Memory: It’s All About Connections
When we learn something—even as simple as someone’s name—we form connections between neurons in the brain. These synapses create new circuits between nerve cells, essentially remapping the brain. The sheer number of possible connections gives the brain unfathomable flexibility—each of the brain’s 100 billion nerve cells can have 10,000 connections to other nerve cells.
Those synapses get stronger or weaker depending on how often we’re exposed to an event. The more we’re exposed to an activity (like a golfer practicing a swing thousands of times) the stronger the connections. The less exposure, however, the weaker the connection, which is why it’s so hard to remember things like people’s names after the first introduction.

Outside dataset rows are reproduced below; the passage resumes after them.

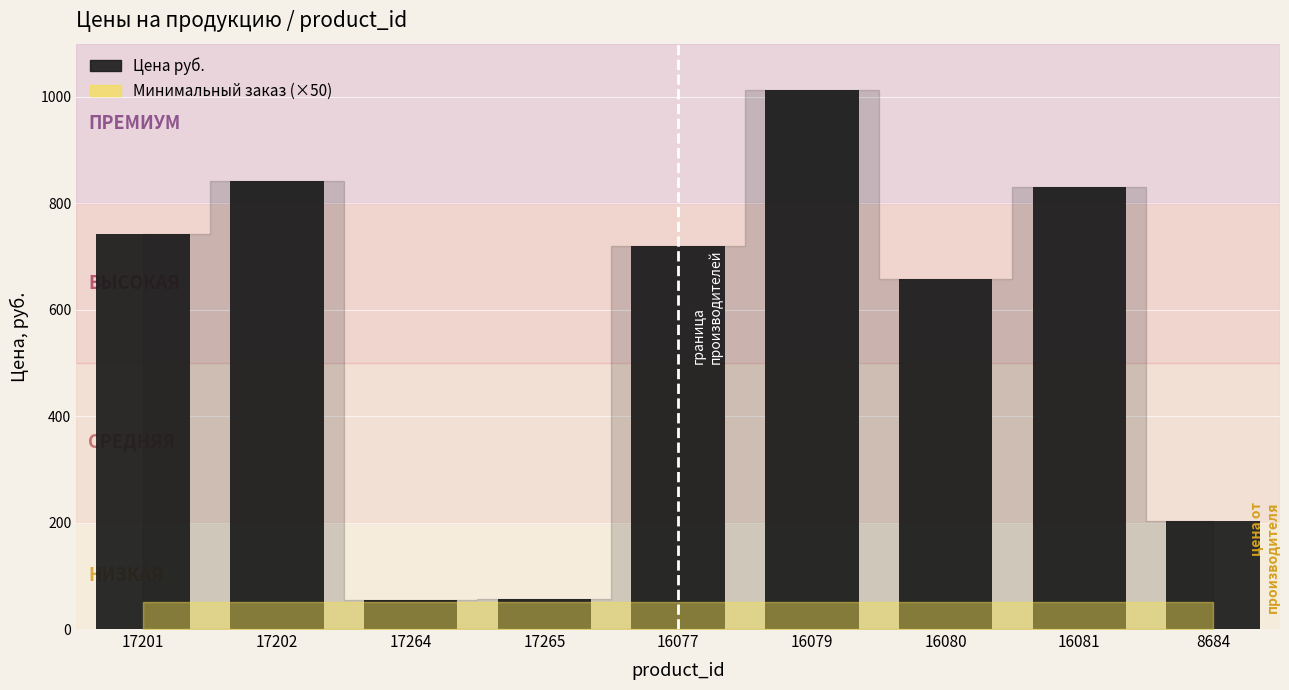

What is the label of the 4th bar from the left?

17265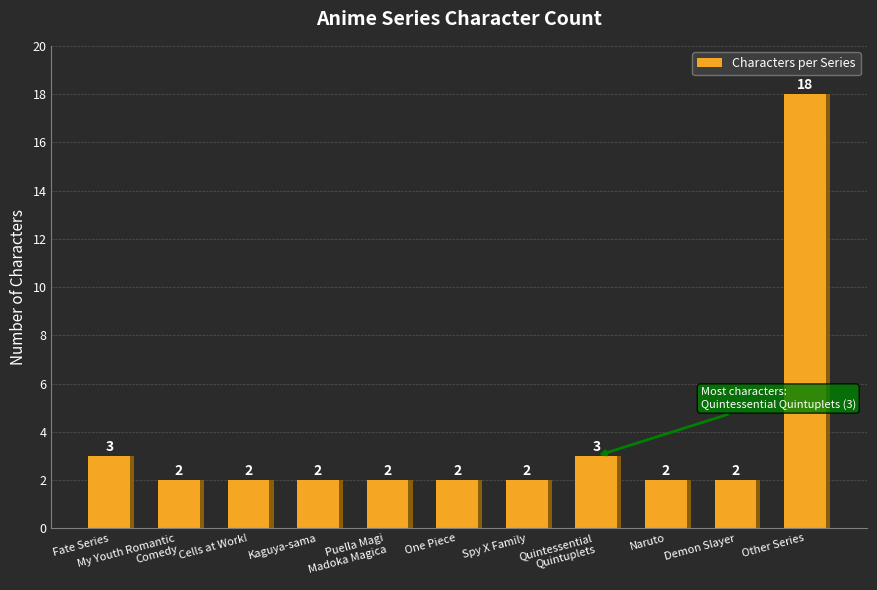

How many distinct data groups are displayed?

1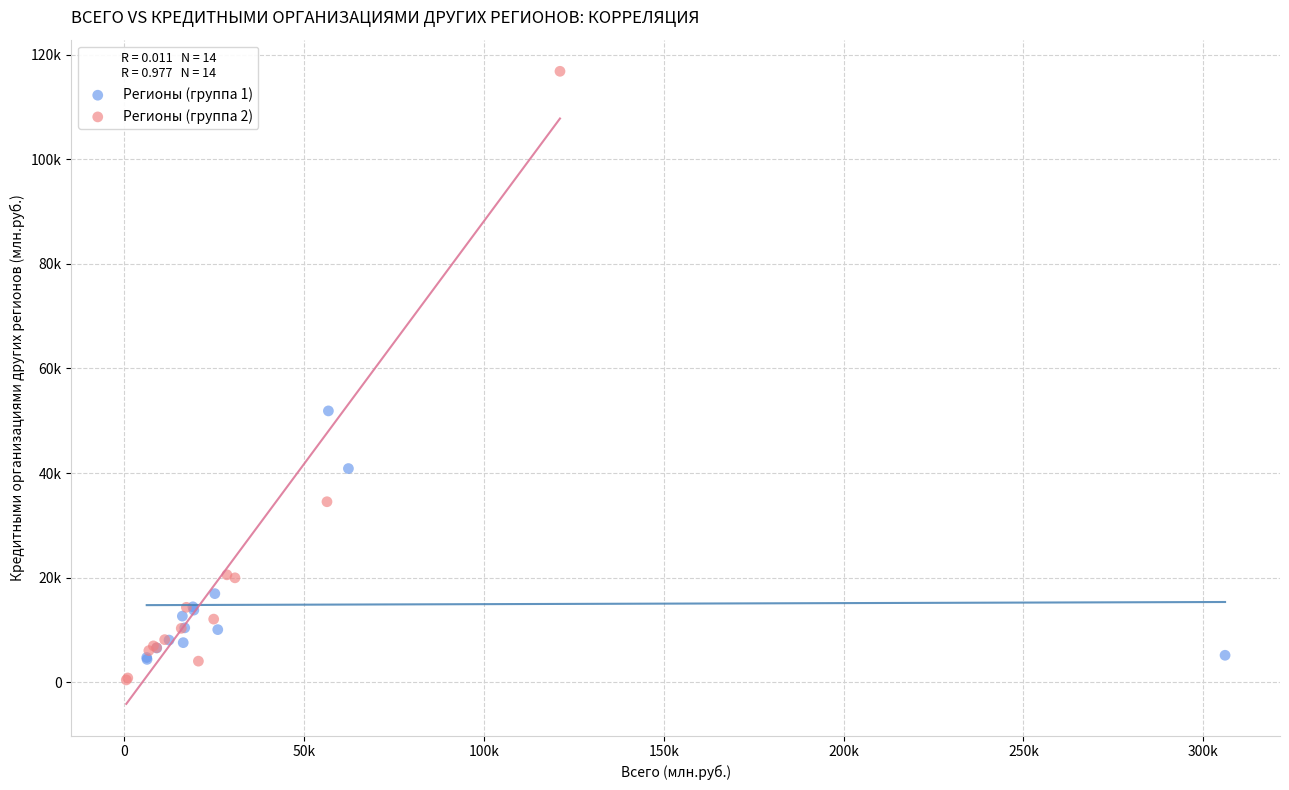

Which series contains the lowest Y value?

Регионы (группа 2)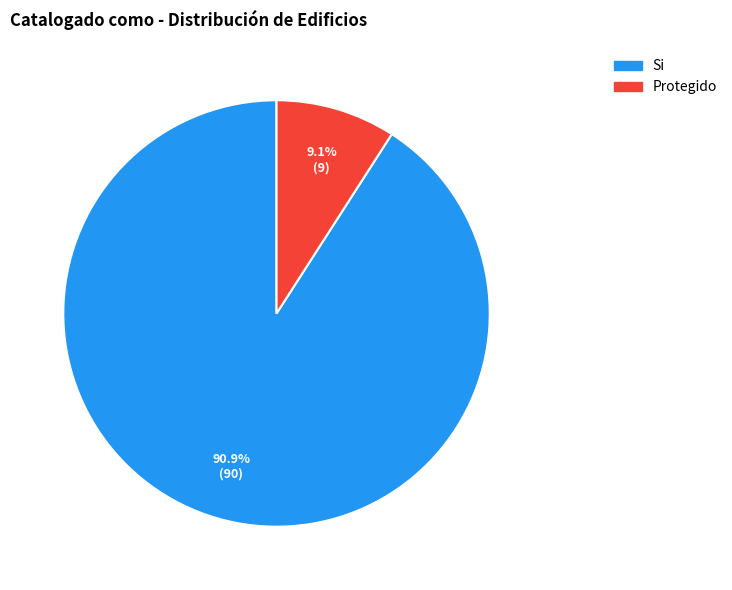

To the nearest percent, what is the combined percentage of Si and Protegido?

100%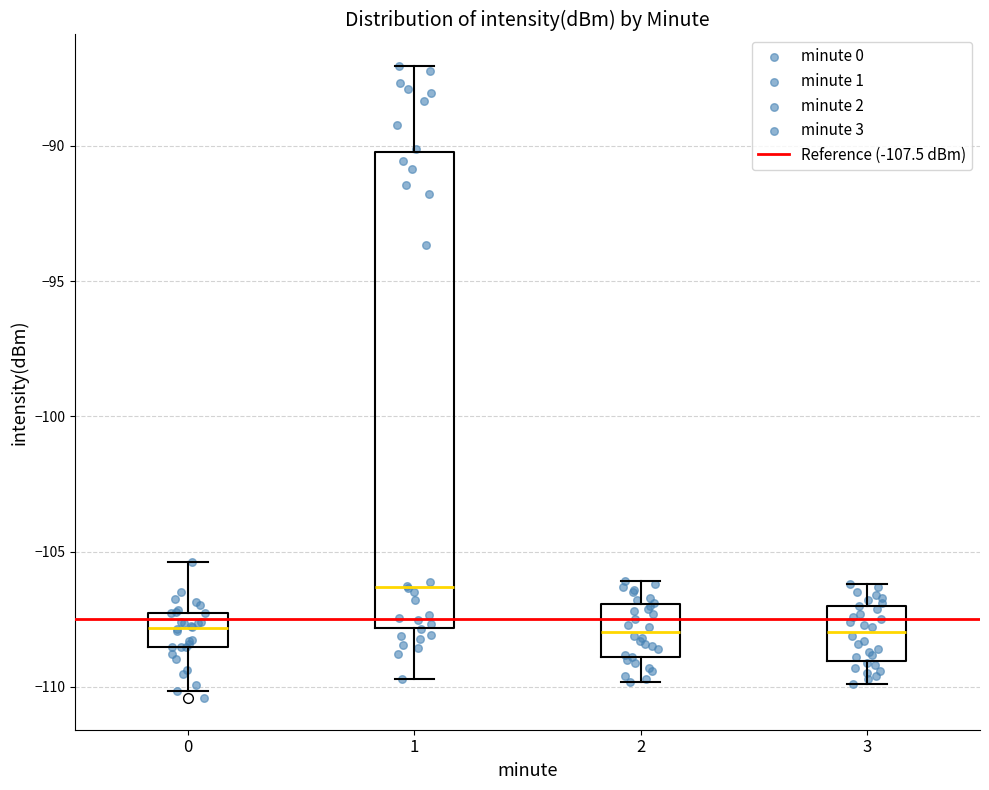

Reading left to right, read every box against the y-axis: the position of its median line, the range the box covers, and the ends of its whiskers. The values are not printed on the chart, so give them approximately, as read against the axis.

0: median -108.0, box -108.5 to -107.5, whiskers -110.0 to -105.5
1: median -106.5, box -108.0 to -90.0, whiskers -109.5 to -87.0
2: median -108.0, box -109.0 to -107.0, whiskers -110.0 to -106.0
3: median -108.0, box -109.0 to -107.0, whiskers -110.0 to -106.0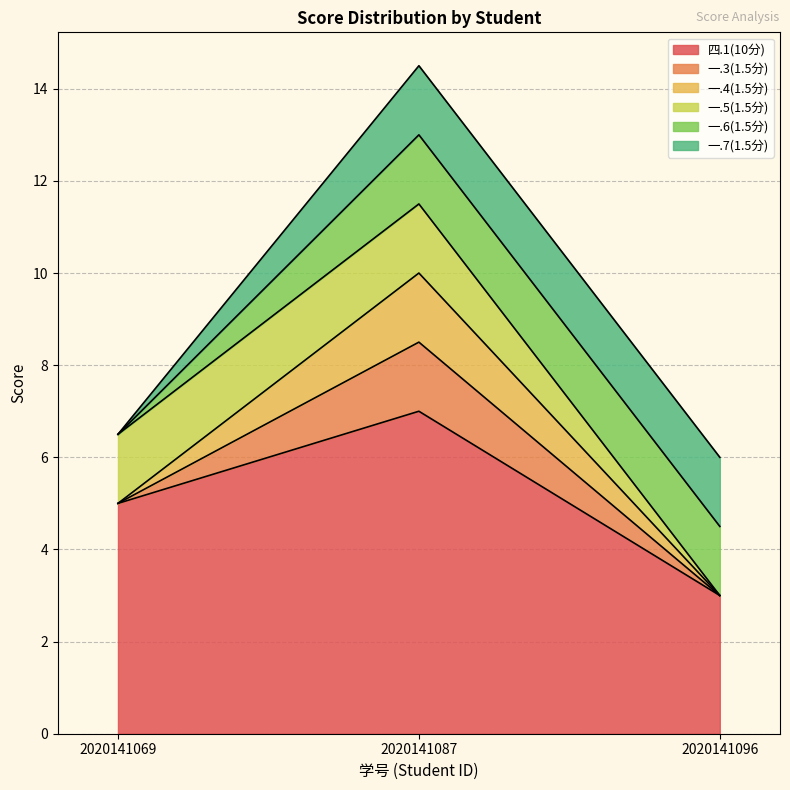

At which label does 一.6(1.5分) first exceed 1?

2020141087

“What we’ve been trying to figure out is how does this occur, and how do you strengthen synapses at a molecular level?” Huganir says.
New Discoveries in Memory
Many of the research questions surrounding memory may have answers in complex interactions between certain brain chemicals—particularly glutamate—and neuronal receptors, which play a crucial role in the signaling between brain cells. Huganir and his team discovered that when mice are exposed to traumatic events, the level of neuronal receptors for glutamate increases at synapses in the amygdala, the fear center of the brain, and encodes the fear associated with the memory. Removing those receptors, however, reduces the strength of these connections, essentially erasing the fear component of the trauma but leaving the memory.
Now Huganir and his lab are developing drugs that target those receptors. The hope is that inactivating the receptors could help people with post-traumatic stress syndrome by reducing the fear associated with a traumatic memory, while strengthening them could improve learning, particularly in people with cognitive dysfunction or Alzheimer’s disease.